Instruction: Print every line of the material below exactly as it stands, but omit the pictures.

Data listing:
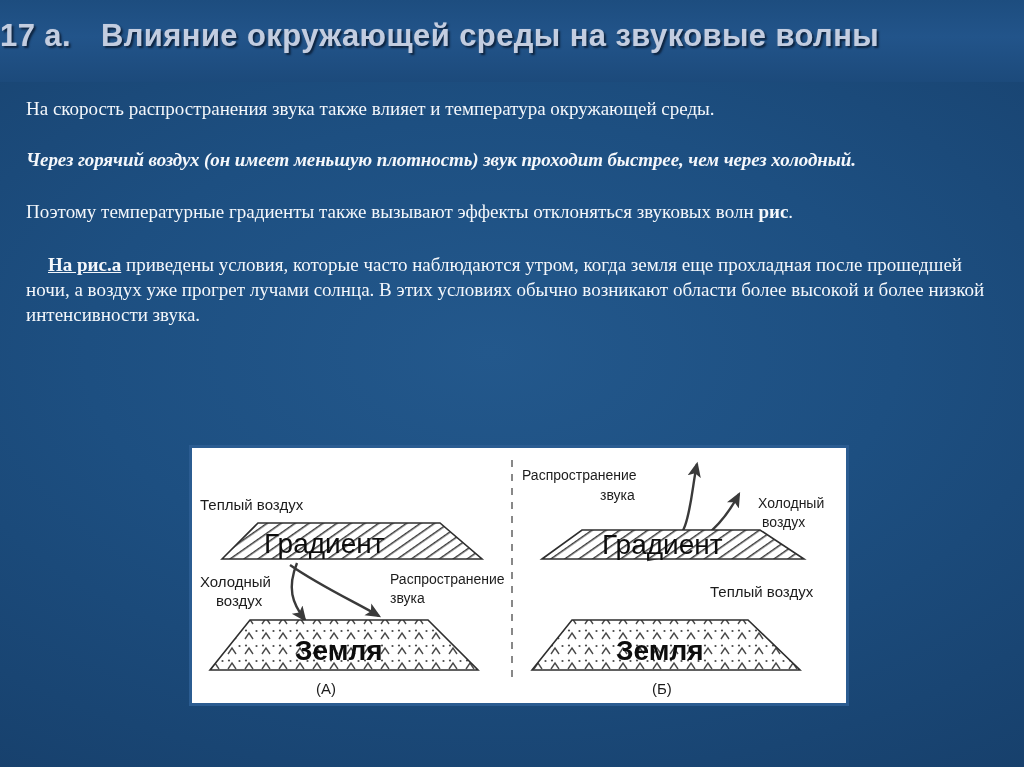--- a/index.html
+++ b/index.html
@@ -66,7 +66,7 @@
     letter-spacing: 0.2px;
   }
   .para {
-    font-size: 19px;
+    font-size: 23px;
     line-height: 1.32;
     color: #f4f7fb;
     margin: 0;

Response to the exercise:
--- a/index.html
+++ b/index.html
@@ -66,7 +66,7 @@
     letter-spacing: 0.2px;
   }
   .para {
-    font-size: 19px;
+    font-size: 23px;
     line-height: 1.32;
     color: #f4f7fb;
     margin: 0;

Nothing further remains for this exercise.